> **Exercise aim**
Return the lines from the line containing "List each element's" onward. Each must match exactly, and the last line of the listing below must be included.
── Data records ──
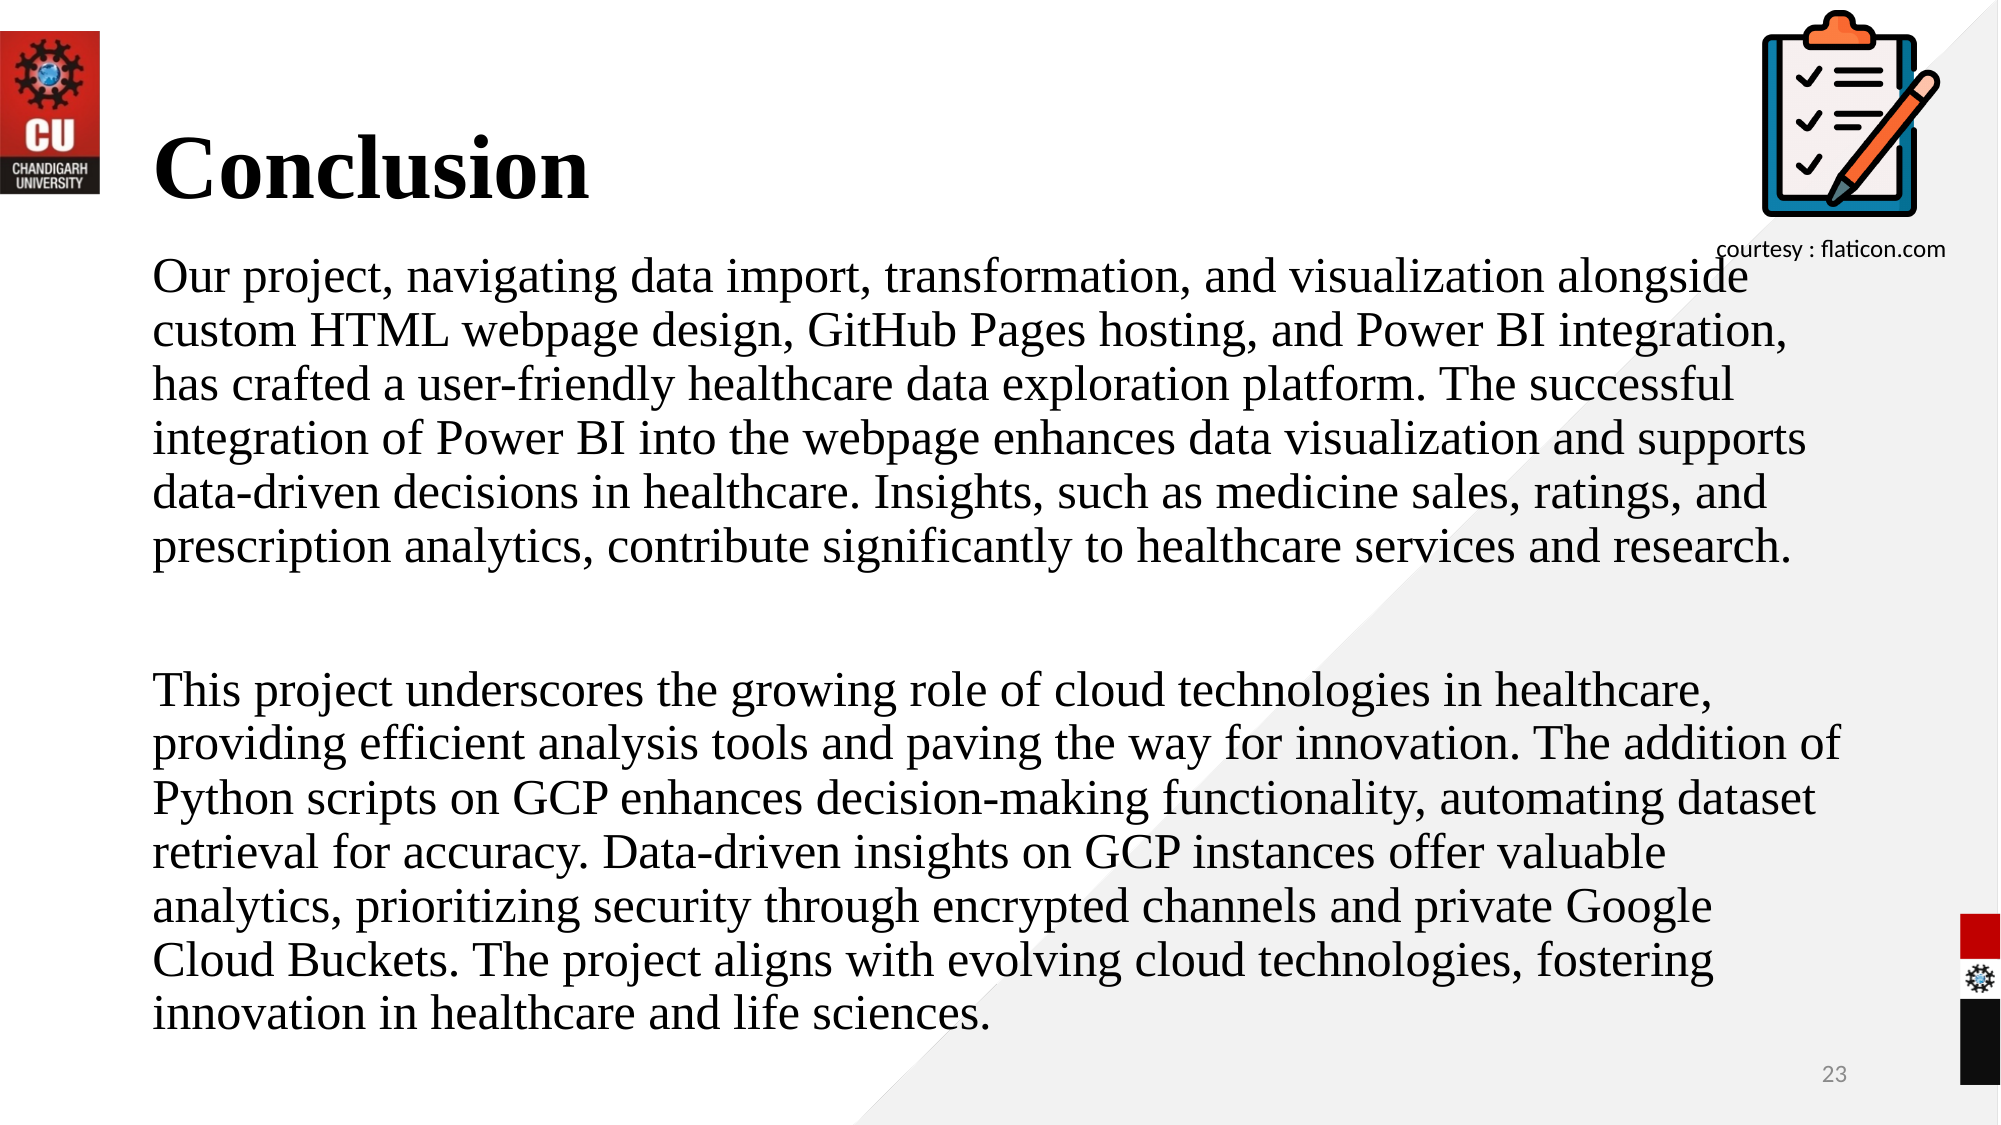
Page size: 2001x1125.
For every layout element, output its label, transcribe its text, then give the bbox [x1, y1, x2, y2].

list Our project, navigating data import, transformation, and visualization alongside custom HTML webpage design, GitHub Pages hosting, and Power BI integration, has crafted a user-friendly healthcare data exploration platform. The successful integration of Power BI into the webpage enhances data visualization and supports data-driven decisions in healthcare. Insights, such as medicine sales, ratings, and prescription analytics, contribute significantly to healthcare services and research. This project underscores the growing role of cloud technologies in healthcare, providing efficient analysis tools and paving the way for innovation. The addition of Python scripts on GCP enhances decision-making functionality, automating dataset retrieval for accuracy. Data-driven insights on GCP instances offer valuable analytics, prioritizing security through encrypted channels and private Google Cloud Buckets. The project aligns with evolving cloud technologies, fostering innovation in healthcare and life sciences. [137, 241, 1863, 1092]
slide_number 23 [1412, 1042, 1863, 1103]
text_box courtesy : flaticon.com [1701, 224, 2000, 270]
picture [0, 0, 2001, 1125]
title Conclusion [137, 59, 1863, 241]
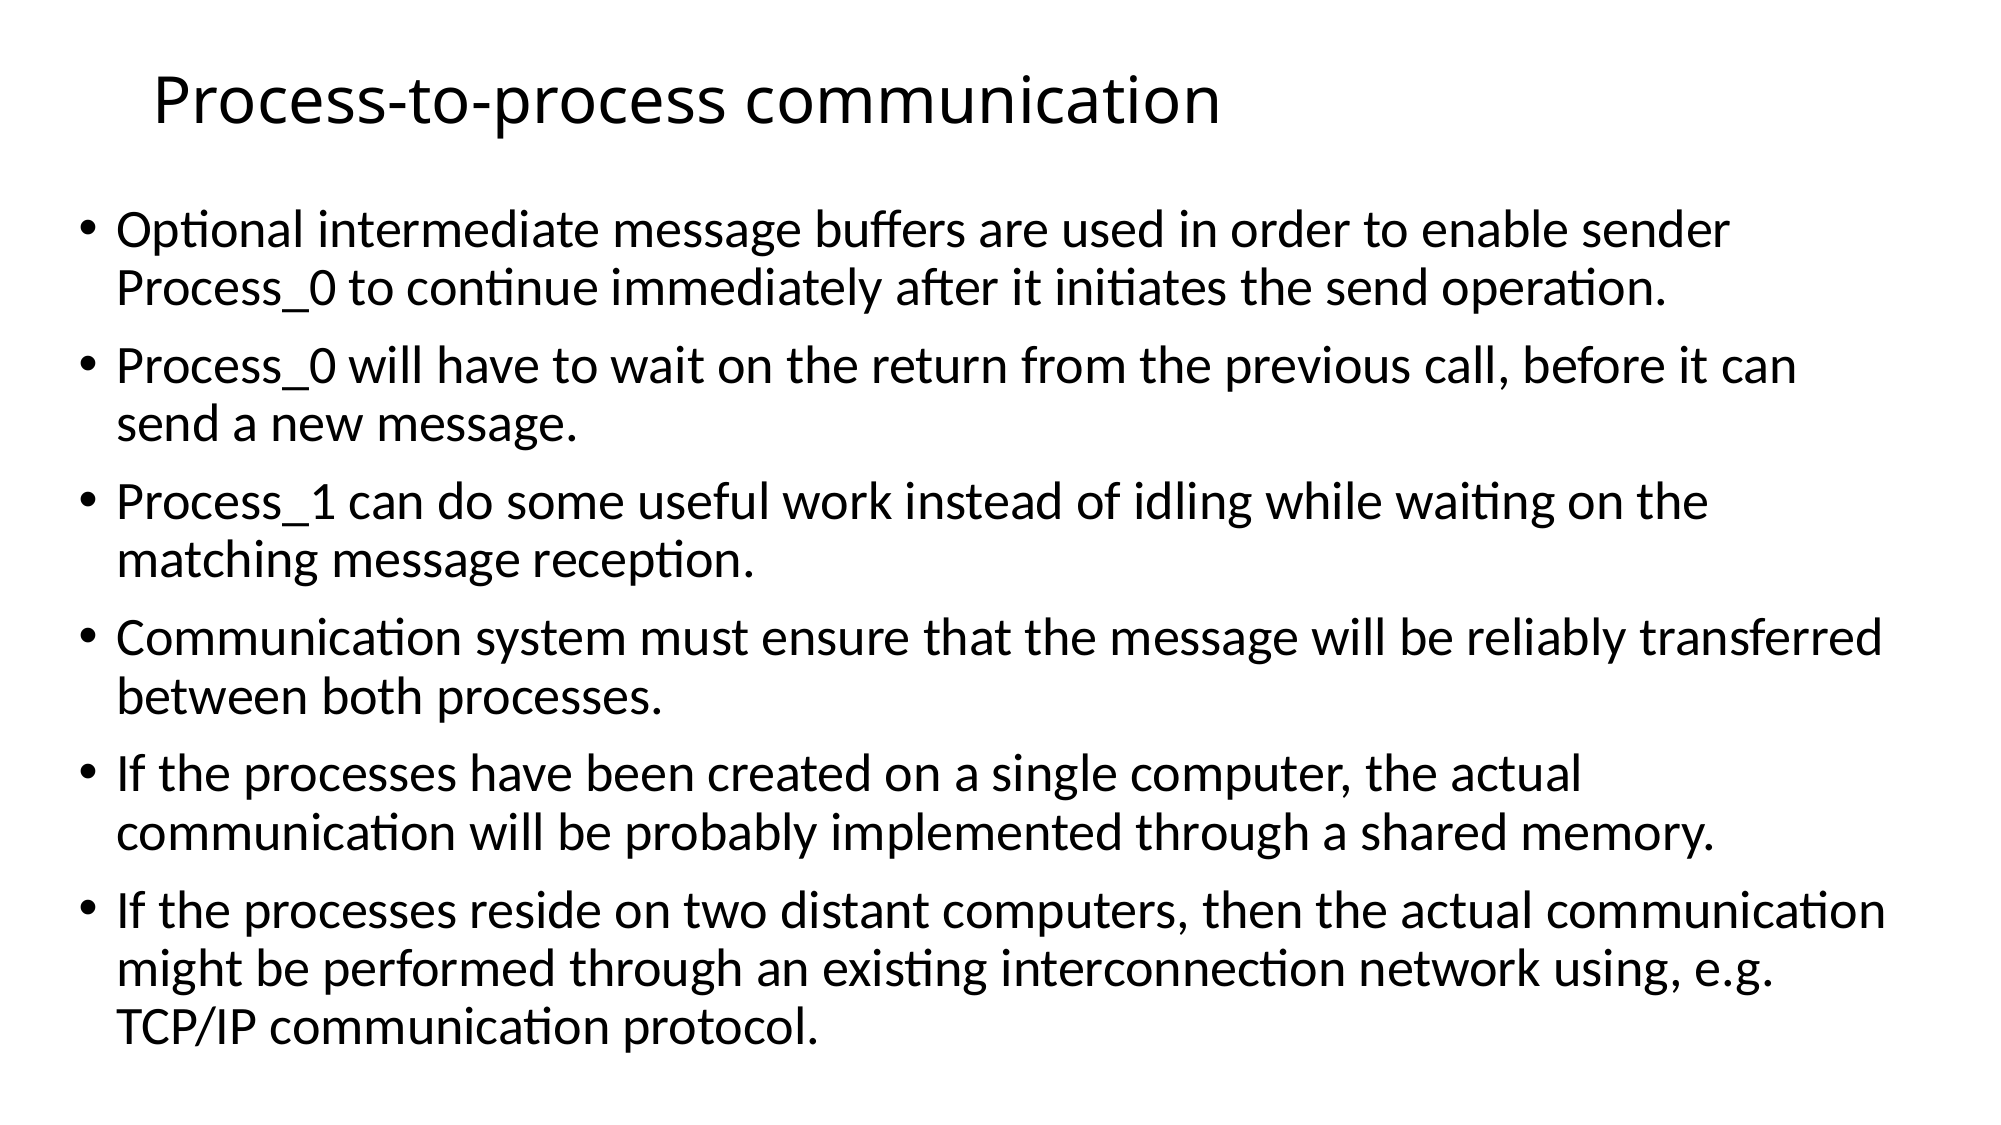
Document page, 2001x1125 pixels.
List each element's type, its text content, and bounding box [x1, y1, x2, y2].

list Optional intermediate message buffers are used in order to enable sender Process_0 to continue immediately after it initiates the send operation. Process_0 will have to wait on the return from the previous call, before it can send a new message. Process_1 can do some useful work instead of idling while waiting on the matching message reception. Communication system must ensure that the message will be reliably transferred between both processes. If the processes have been created on a single computer, the actual communication will be probably implemented through a shared memory. If the processes reside on two distant computers, then the actual communication might be performed through an existing interconnection network using, e.g. TCP/IP communication protocol. [63, 192, 1907, 1066]
title Process-to-process communication [137, 59, 1863, 146]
───
> **Solution to the exercise**
List each element's type, its text content, and bounding box [x1, y1, x2, y2].

list Optional intermediate message buffers are used in order to enable sender Process_0 to continue immediately after it initiates the send operation. Process_0 will have to wait on the return from the previous call, before it can send a new message. Process_1 can do some useful work instead of idling while waiting on the matching message reception. Communication system must ensure that the message will be reliably transferred between both processes. If the processes have been created on a single computer, the actual communication will be probably implemented through a shared memory. If the processes reside on two distant computers, then the actual communication might be performed through an existing interconnection network using, e.g. TCP/IP communication protocol. [63, 192, 1907, 1066]
title Process-to-process communication [137, 59, 1863, 146]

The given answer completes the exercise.